I am trying to run a Vector Autoregression model (VAR (1)) with heteroscedasticity in Stan. I can successfully run the model using JAGS but I don't know why Stan gives some errors when running the same model. Here is the data and model:
library(rstan)
rstan_options(auto_write = TRUE)
options(mc.cores = parallel::detectCores())
#Simulating data:
T <- 100
alpha <- 1
gamma_1 <- 1
gamma_2 <- 0.4
sigma <- y <- rep(NA, length = T)
set.seed(123)
sigma[1] <- runif(1)
y[1] <- 0
for (t in 2:T) {
sigma[t] <- sqrt(gamma_1 + gamma_2 * (y[t - 1] - alpha)^2)
y[t] <- rnorm(1, mean = alpha, sd = sigma[t])
}
df <- data.frame(y1 = y, y2 = y, x = rnorm(100,0,1))
model_code <- "
data{
int<lower=1> T; //Time
int<lower=2> K; //location
matrix[T,K] y; //Target variable
vector[T] x; //Covariate
}
parameters {
vector[K] alpha; //Modelling mean: intercept
real<lower=0> sigma; //Modelling y: variance
matrix[K,K] theta; //AR(1) coefficient matrix
row_vector[K] mu_t1 ; //Initial values of the AR process
vector[K] beta; //Covariate's effect coefficient
}
transformed parameters {
matrix[T,K] epsilon; //Residuals (innovation)

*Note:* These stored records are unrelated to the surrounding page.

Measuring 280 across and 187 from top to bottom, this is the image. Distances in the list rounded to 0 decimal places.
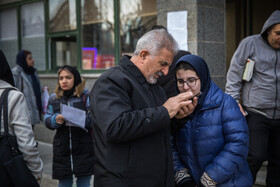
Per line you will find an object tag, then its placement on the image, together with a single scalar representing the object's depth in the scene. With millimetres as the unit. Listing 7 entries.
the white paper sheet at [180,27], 5059
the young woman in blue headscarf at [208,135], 2535
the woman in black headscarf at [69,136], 4055
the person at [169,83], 3277
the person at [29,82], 6254
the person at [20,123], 2617
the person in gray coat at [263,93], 3814
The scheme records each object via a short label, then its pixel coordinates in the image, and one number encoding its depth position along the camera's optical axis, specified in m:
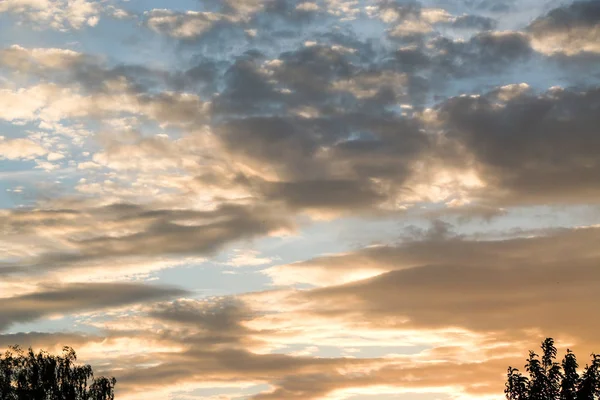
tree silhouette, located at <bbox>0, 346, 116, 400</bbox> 101.31
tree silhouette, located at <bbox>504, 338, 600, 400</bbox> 72.31
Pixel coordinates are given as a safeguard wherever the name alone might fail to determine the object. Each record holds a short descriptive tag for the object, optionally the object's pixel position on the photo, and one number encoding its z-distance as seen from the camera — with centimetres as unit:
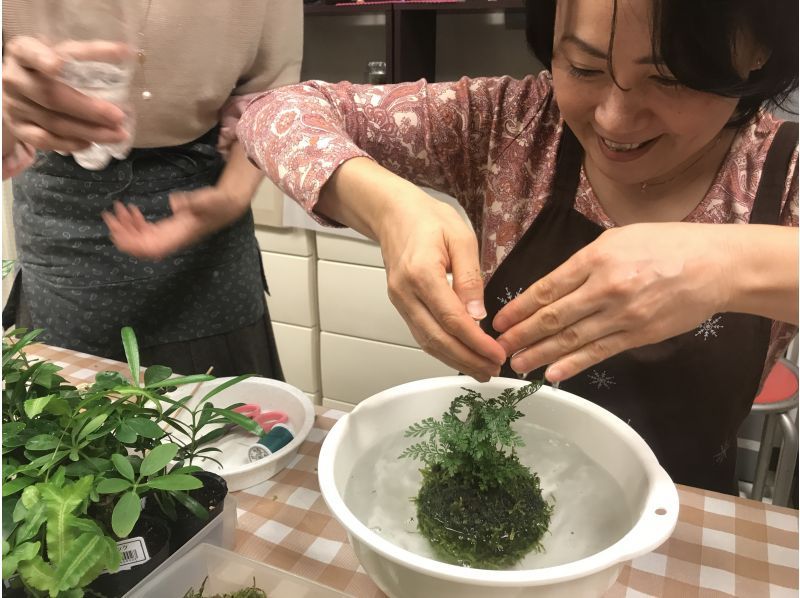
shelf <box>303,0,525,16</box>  155
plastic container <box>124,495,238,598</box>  53
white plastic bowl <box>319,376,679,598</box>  44
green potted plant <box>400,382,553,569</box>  56
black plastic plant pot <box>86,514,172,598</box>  51
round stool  119
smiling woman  55
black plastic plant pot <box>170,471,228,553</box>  57
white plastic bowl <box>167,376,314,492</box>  73
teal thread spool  78
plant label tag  53
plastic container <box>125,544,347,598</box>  53
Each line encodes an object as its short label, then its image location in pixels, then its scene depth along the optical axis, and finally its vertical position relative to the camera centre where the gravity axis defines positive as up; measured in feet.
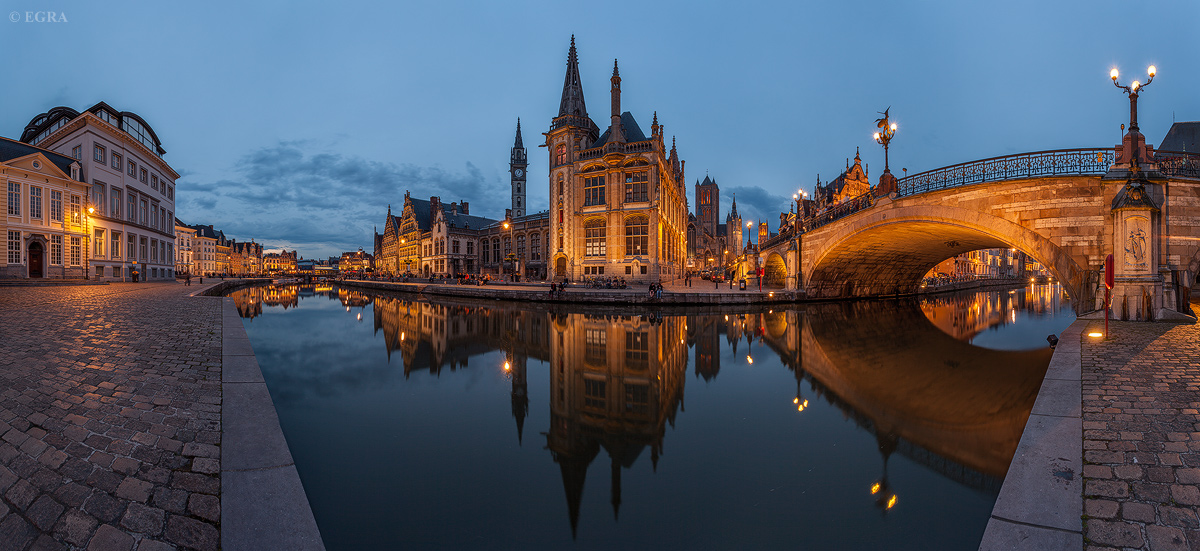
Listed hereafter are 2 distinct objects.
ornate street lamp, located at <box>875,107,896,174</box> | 61.77 +20.05
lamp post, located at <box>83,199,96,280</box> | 101.14 +6.20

matrix[T,K] mu; //Mean of the process
mu[1,] = mu_t1 ; //Initial values of the time-series
epsilon[1,] = y[1,] - mu[1,];
for(k in 1:K){
for (t in 2:T){
mu[t,k] = alpha[k] + theta[k,] * epsilon[t - 1,]' + beta[k] * x[t];
epsilon[t,k] = y[t,k] - mu[t,k] ;
}
}
}
model{
//priors
for(k in 1:K){
alpha[k] ~ normal(0,3);
beta[k] ~ normal(0,10);
theta[k,] ~ normal(0,1);
}
mu_t1 ~ normal(7,1) ;
sigma ~ normal(0, 5);
//Model likelihood
for(k in 1:K){
for (t in 1:T)
y[t,k] ~ normal(mu[t,k], sigma);
}
}
"
model_data <- list(
T = nrow(df),
K = 2,
x = df$x,
y = df[,1:2]
)
stan_run <- stan(
data = model_data,
model_code = model_code
)
When I run this code, Stan stops before starting the sampling saying:
Chain 2: Rejecting initial value: Chain 2: Error evaluating the log probability at the initial value. Chain 2: Exception: normal_lpdf: Location parameter is nan, but must be finite! (in 'model290f30a800bc_9a829e355b070cb7ca3039bdb9dcc780' at line 43)
I am not sure why it can't evaluate the log probability at the initial value. I don't see anything wrong with my inputs. Does anyone know what is going wrong with my code?
I used the print()
statement in the transformed parameters block to see which value is Nan (as it's stated in the error). So this is what I did:
"
transformed parameters {
matrix[T,K] epsilon; //Residuals (innovation)
matrix[T,K] mu; //Mean of the process
mu[1,] = mu_t1 ; //Initial values of the time-series
epsilon[1,] = y[1,] - mu[1,];
for(k in 1:K){
for (t in 2:T){
mu[t,k] = alpha[k] + theta[k,] * epsilon[t - 1,]' + beta[k] * x[t];
epsilon[t,k] = y[t,k] - mu[t,k] ;
}
}
print('mu =', mu);
print('epsilon =', epsilon);
print('theta =', theta);
print('beta =', beta);
}
"
And parameter mu was the culprit. I find my mistake to be defining the loops incorrectly in the transformed parameters block. The k loop should come after the t loop and replacing them fixes the error and the model runs with no problem.